For adapting the city means :

  • anticipating that in 2050, 70% of the world’s population will be urban (compared to just over 50% today) and deploying the equipment and infrastructure to meet the continuing dynamic of rural exodus;
  • in particular, generalise essential urban services (such as water supply, which is universal only in the OECD);
  • reduce the environmental footprint of the activities carried out there, in particular CO2 emissions (cities account for 70% of global emissions), but also various local pollutants, such as those that affect air quality (a major source of mortality), destroy biodiversity, etc;
  • and to make this ‘new’ city resilient to the climate disruptions that are inevitable, even in the most voluntarist scenarios (those that would make it possible to contain the average temperature increase to 1.5°C by the end of the century).

A recent report gives an idea of the extent of the need to adapt to climate change and the measures undertaken (Carbon Disclosure Project-CDP, Cities on the route to 2030, Building a zero emissions, resilient planet for all, May 2021):

  • In addition to the risks of heat waves and heat islands (linked to soil mineralisation), pollution peaks and water invasions, health threats have been added in the light of the Covid 19 crisis.

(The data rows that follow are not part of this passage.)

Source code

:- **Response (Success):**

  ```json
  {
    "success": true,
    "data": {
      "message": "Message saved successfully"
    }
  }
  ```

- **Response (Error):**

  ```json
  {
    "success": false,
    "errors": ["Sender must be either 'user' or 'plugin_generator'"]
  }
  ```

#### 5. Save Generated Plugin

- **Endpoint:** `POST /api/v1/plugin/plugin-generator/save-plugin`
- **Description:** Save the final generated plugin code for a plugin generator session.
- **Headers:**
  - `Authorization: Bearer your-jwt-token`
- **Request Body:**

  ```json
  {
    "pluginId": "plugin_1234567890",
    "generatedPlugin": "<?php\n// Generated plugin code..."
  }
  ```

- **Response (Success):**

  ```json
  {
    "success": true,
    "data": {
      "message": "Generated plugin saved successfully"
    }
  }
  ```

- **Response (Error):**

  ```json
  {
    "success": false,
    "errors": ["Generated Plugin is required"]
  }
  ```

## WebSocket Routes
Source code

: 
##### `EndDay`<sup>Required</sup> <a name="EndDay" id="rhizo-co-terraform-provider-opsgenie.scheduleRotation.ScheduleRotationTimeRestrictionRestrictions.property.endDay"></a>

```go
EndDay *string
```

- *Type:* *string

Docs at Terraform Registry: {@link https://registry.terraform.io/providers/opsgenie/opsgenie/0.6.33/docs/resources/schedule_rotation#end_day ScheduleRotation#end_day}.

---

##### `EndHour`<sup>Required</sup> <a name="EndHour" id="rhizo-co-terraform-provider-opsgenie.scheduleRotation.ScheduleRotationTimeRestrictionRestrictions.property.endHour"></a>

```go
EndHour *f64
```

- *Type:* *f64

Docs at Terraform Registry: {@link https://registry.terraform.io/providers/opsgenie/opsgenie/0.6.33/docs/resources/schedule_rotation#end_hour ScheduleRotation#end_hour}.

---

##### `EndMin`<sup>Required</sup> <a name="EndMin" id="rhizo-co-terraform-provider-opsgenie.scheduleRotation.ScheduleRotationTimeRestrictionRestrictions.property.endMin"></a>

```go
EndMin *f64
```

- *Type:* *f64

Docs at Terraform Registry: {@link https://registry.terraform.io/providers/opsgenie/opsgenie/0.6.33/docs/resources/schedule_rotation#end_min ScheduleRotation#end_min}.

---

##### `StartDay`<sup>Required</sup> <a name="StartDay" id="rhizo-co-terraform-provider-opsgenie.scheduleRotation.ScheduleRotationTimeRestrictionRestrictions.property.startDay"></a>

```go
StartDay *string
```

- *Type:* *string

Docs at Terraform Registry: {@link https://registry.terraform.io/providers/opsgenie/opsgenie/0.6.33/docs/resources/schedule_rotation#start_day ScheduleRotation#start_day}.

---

Among these threats, urban heat islands (city-specific microclimates) are an acute risk, with spatial differences that can result in 2-3 times higher temperature increases in the city core compared to the hinterland.
  • Although 93% of CDP-assessed 800 cities face significant climate risks, almost half of them do not yet have an adaptation plan (although only a few did so a decade ago). Active cities report more than 3,000 different measures, ranging from tree planting and greening (20% of cities) to the development of hazard-resistant infrastructure (10% of cities).
  • Cities with a climate action plan are already performing better (e.g. 42% of their energy mix comes from renewable sources, compared to 26% for the global average) and identifying more “opportunities” from their approach (business innovations; source of additional funding, …). And, to this end, three quarters of the cities are already working with the private sector on sustainable development projects or plan to do so in the coming years.

One (more) challenge is emerging: that highly resilient cities are also inclusive. So that mid-century urbanites can find a place in them, without drastic selection by means. A challenge that is utopian at the moment.